Several reviewers have criticised the banalities of the libretto, but, to a certain extent, this is the least of the problems. Even La Traviata opens with the line ‘You’re late. We’ve been playing cards’, but Wainwright’s words are genuinely lamentable throughout. Add to this the fact that there is no drama, no turmoil, no excitement, no arias (to speak of) and no coup de grace - and you are left with a large central void to act your way out of.
The idea of a once-famous star, unable to perform and being forced back into the limelight, is nothing new. Making an opera about an opera singer is fine, but getting the character to sing about her inability to sing, is a little too ironic for my liking. In order to clarify her roles, Régine attempts to differentiate her ‘singing’ from her everyday singing by sitting at the piano, and it is in these moments when we mostly hear Wainright’s melodic potential (and potentially his lapse into contemporary musicality). Other than that, the music is flat and laboured throughout. Ironically, the only time it lifts is when Régine puts an LP on the record player.
Yet the vocal performances are excellent, with special praise to Régine and her maid ( Janis Kelly and Rebecca Bottone respectively). However, their melodies jarr with the orchestration, which seems at times to bear no relationship to what is happening on stage. Every orchestral instrument is used explicitly, as if Wainwright is a child in a sweet shop, and many pastiche interpretations of operatic forms are played out. For this reviewer, some subtlety would have not gone amiss. Neither would a few ‘tunes’, as they say.
On the plus side, the set design scenery is beautiful. Representing a French study of gigantic shutters, ornate doors and a fireplace, it evokes the isolation of the central story. However, the vast, barren stage frequently leaves the actors marooned with little more than florid gestures to minimise the expanse. So while the backdrop is imposing, the staging is terrible. Allegedly, when it opened in Manchester, Wainwright was so angry about this that he demanded severe changes, so God only knows how bad it once was.

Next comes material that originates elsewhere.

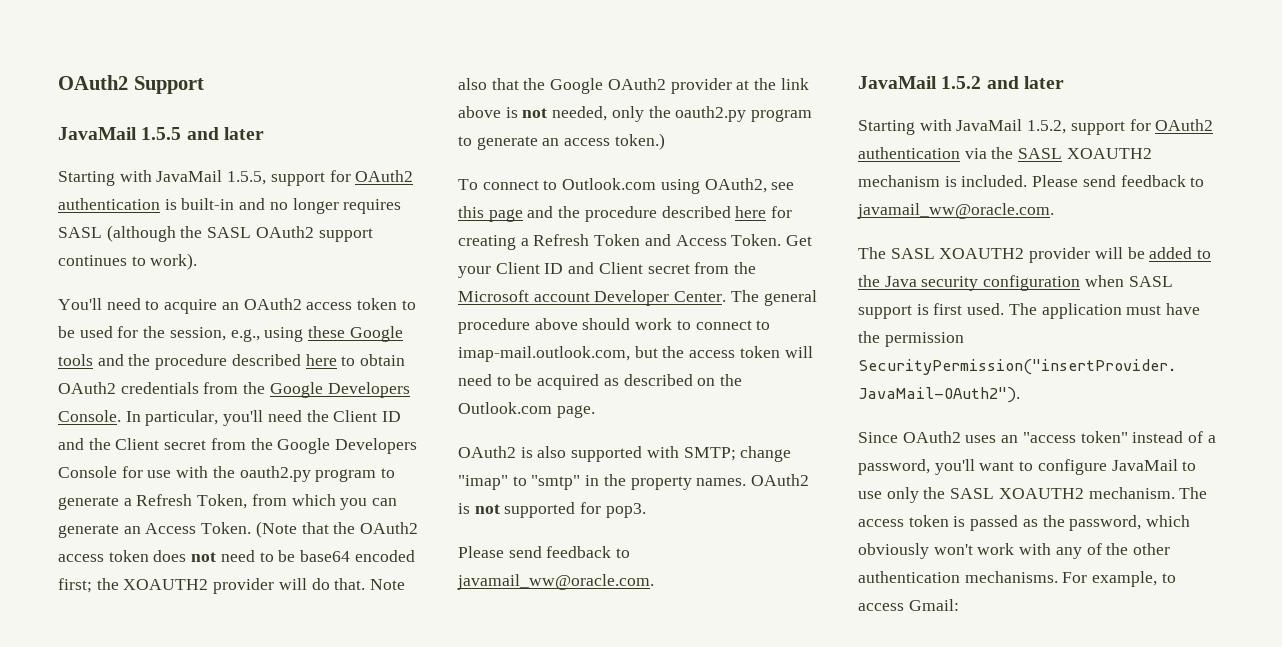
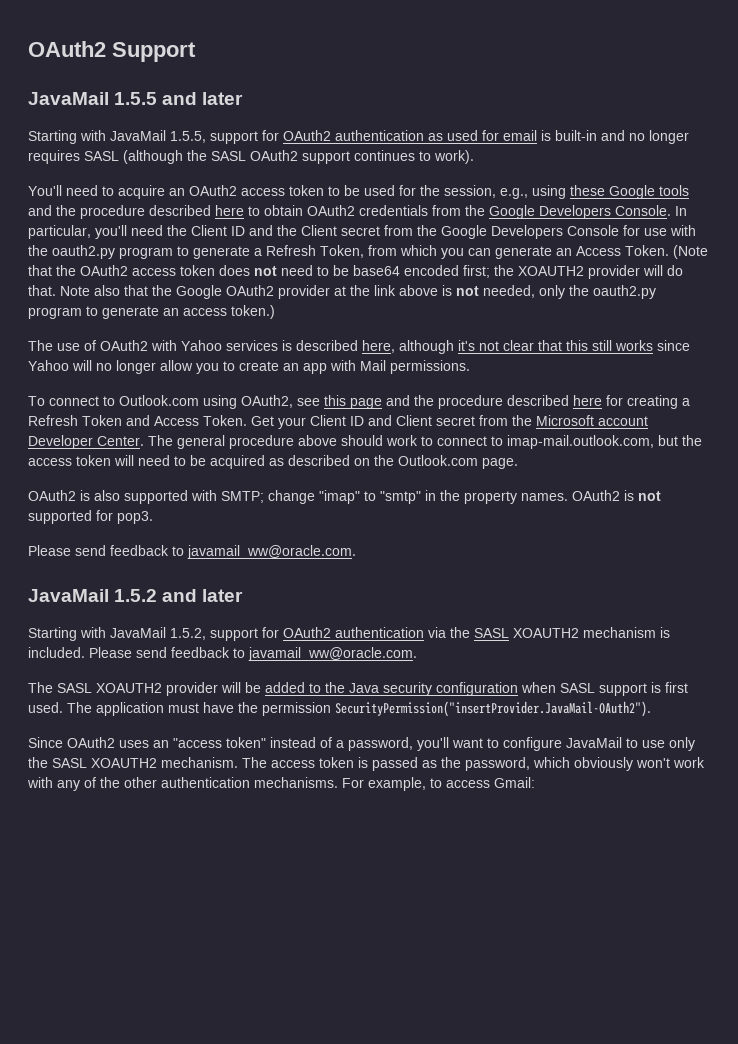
(160, 204) none -> [428,130,537,141] as used for email
(665, 141) none -> [28,340,690,354] [28,360,470,374] // The use of OAuth2 with Yahoo services is described here, although it's not clear that this still works since Yahoo will no longer allow you to create an app with Mail permissions.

When we enter Act II, the butler and maid carry on a table and remove the chaise longue (something that should have been done in the interval but was obviously necessary to create visual interest). As the overture plays the maid is left exposed on the stage and desperately ‘acts’ out the role of a maid placing the tablecloth… for five minutes. It is a silent movie moment that doesn’t help by drawing attention to the weakness of the music. Then Régine walks across the full length of the stage, puts on a glove… and ambles off for no apparent reason. At every point, it gets more and more proposterous as the potential for introducing drama is wilfully wasted. Conversely, drama is introduced from nowhere; so even though Wainwright explains that Régine is in a ‘co-dependent relationship with her butler’, his rage in the second act comes from nowhere.
I will only mention a few other annoyances: during the central duet, the pair sit rigidly in position, conveying nothing. And in the final ‘dramatic’ scene, a young actress (with no lines attributed to her character) walks on and stands still for 15 minutes. The more that it goes on, the more it resembles a secondary school play… in rehearsal.
I was reminded of the abominable ‘Behind the Iron Mask’ which closed after a self-financed three-week run in the West End. In that production, people walked out. However, such is the indulgence shown to Wainwright that the packed Sadler’s Wells’ auditorium whooped when he appeared on stage and gave him seven – admittedly increasingly weary - curtain calls.
Even though this production shares some dramatic similarities with Sunset Boulevard and Phantom of the Opera (both musical styles I feel he would be more comfortable with), Wainwright will not be able to find his true ouevre if he is overflattered at every turn.